_Required work_.
The line with "text [173, 581, 1053, 1544]", the line with "Rendered at 1004 by 1418 pixels.", and all lines between them in the material below: return these exactly, and no others.
Dataset entries START
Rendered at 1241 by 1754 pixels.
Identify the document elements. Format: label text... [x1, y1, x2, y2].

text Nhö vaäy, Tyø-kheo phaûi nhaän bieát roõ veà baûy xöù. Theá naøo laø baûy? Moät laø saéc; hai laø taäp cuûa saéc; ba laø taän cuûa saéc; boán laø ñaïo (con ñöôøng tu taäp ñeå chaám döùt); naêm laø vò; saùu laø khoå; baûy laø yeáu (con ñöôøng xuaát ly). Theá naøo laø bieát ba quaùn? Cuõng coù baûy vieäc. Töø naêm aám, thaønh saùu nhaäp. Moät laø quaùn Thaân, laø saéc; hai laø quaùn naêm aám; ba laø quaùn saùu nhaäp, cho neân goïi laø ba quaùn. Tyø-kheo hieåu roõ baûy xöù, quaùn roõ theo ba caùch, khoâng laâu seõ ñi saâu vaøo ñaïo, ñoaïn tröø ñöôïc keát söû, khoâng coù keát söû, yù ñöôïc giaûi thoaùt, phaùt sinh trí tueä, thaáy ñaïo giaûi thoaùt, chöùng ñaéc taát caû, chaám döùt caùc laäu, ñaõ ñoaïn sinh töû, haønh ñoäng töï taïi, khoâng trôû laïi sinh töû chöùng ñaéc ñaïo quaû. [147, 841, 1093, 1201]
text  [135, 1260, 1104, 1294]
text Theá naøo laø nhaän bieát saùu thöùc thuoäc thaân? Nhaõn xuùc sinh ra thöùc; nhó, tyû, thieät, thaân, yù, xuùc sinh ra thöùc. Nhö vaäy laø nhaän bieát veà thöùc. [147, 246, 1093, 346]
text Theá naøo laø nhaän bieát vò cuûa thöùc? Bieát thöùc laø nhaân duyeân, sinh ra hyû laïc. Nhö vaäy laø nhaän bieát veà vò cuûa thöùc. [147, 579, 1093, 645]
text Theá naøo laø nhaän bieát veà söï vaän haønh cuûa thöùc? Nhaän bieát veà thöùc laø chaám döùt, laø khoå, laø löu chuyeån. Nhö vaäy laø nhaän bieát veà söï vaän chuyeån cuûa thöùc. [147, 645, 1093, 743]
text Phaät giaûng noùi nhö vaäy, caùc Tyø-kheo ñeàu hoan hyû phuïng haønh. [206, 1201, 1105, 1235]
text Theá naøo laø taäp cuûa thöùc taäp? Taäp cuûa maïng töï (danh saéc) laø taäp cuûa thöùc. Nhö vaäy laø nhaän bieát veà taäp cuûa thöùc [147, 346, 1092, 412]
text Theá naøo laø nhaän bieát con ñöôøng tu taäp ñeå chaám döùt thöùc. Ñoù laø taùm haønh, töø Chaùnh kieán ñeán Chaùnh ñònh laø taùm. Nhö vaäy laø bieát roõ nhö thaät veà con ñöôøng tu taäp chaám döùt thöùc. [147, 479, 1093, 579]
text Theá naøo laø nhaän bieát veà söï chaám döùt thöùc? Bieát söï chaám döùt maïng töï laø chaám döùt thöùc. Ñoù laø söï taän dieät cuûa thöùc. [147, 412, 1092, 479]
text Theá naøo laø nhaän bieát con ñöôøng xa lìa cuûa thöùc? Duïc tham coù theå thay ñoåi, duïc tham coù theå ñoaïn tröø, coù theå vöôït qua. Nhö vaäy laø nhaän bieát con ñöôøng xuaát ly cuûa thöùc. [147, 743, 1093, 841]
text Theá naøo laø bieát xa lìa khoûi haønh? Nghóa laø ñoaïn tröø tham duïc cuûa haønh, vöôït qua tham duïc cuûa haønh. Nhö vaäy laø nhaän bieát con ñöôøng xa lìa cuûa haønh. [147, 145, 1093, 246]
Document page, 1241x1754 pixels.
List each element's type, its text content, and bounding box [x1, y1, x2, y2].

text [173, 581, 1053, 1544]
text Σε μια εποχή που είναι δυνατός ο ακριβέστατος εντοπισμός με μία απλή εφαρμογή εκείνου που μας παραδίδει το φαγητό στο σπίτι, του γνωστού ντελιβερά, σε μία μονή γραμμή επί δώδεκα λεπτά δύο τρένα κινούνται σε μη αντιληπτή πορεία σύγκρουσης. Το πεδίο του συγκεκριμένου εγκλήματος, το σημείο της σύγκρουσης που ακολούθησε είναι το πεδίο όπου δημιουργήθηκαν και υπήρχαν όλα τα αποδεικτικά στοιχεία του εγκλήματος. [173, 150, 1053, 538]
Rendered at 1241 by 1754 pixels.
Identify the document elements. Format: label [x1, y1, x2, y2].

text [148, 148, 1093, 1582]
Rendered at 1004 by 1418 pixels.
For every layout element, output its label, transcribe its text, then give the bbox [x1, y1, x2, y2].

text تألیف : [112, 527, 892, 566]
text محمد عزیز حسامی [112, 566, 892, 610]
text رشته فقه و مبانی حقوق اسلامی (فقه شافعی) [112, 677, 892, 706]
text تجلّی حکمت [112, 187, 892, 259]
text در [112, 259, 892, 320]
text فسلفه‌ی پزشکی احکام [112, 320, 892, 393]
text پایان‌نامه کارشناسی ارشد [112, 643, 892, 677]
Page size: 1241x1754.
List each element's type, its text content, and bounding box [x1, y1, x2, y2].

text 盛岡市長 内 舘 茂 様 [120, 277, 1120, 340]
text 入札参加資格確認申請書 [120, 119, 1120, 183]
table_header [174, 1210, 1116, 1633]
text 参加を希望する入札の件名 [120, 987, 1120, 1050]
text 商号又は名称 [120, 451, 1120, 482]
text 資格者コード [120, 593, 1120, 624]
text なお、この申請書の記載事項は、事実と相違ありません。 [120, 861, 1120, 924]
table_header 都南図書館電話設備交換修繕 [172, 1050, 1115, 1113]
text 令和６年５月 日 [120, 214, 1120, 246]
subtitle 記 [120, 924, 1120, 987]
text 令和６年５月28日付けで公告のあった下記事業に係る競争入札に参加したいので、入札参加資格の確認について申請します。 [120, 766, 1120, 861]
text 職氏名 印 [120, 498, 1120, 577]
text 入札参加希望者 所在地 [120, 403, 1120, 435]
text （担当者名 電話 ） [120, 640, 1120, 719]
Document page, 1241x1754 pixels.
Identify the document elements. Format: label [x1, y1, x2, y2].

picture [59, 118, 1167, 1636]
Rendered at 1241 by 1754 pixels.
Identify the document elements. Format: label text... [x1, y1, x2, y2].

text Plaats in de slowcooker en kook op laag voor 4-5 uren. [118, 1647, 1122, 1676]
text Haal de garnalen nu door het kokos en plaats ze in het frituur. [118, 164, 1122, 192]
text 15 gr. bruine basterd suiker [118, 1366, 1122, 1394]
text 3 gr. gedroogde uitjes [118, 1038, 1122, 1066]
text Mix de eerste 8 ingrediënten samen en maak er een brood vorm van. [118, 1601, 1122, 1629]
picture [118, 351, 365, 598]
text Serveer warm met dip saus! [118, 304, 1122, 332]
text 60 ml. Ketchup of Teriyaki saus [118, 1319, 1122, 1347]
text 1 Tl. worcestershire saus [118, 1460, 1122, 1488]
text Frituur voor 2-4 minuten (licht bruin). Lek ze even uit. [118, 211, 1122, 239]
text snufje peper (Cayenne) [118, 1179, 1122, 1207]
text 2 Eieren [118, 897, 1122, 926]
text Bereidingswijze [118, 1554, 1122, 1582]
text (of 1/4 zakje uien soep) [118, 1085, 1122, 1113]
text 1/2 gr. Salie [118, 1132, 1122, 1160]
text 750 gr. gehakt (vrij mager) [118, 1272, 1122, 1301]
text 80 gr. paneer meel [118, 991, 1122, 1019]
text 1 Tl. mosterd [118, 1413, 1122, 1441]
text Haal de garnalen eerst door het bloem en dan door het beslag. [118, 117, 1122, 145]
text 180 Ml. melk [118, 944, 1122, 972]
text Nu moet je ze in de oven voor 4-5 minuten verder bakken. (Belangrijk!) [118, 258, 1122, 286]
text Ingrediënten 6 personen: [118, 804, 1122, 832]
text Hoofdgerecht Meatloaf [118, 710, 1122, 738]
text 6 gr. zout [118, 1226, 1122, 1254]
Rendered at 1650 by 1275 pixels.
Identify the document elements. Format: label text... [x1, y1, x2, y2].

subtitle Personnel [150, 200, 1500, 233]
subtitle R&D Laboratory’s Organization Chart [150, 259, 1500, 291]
Dataset entries END
_Result for this exercise_.
text [173, 581, 1053, 1544]
text Σε μια εποχή που είναι δυνατός ο ακριβέστατος εντοπισμός με μία απλή εφαρμογή εκείνου που μας παραδίδει το φαγητό στο σπίτι, του γνωστού ντελιβερά, σε μία μονή γραμμή επί δώδεκα λεπτά δύο τρένα κινούνται σε μη αντιληπτή πορεία σύγκρουσης. Το πεδίο του συγκεκριμένου εγκλήματος, το σημείο της σύγκρουσης που ακολούθησε είναι το πεδίο όπου δημιουργήθηκαν και υπήρχαν όλα τα αποδεικτικά στοιχεία του εγκλήματος. [173, 150, 1053, 538]
Rendered at 1241 by 1754 pixels.
Identify the document elements. Format: label [x1, y1, x2, y2].

text [148, 148, 1093, 1582]
Rendered at 1004 by 1418 pixels.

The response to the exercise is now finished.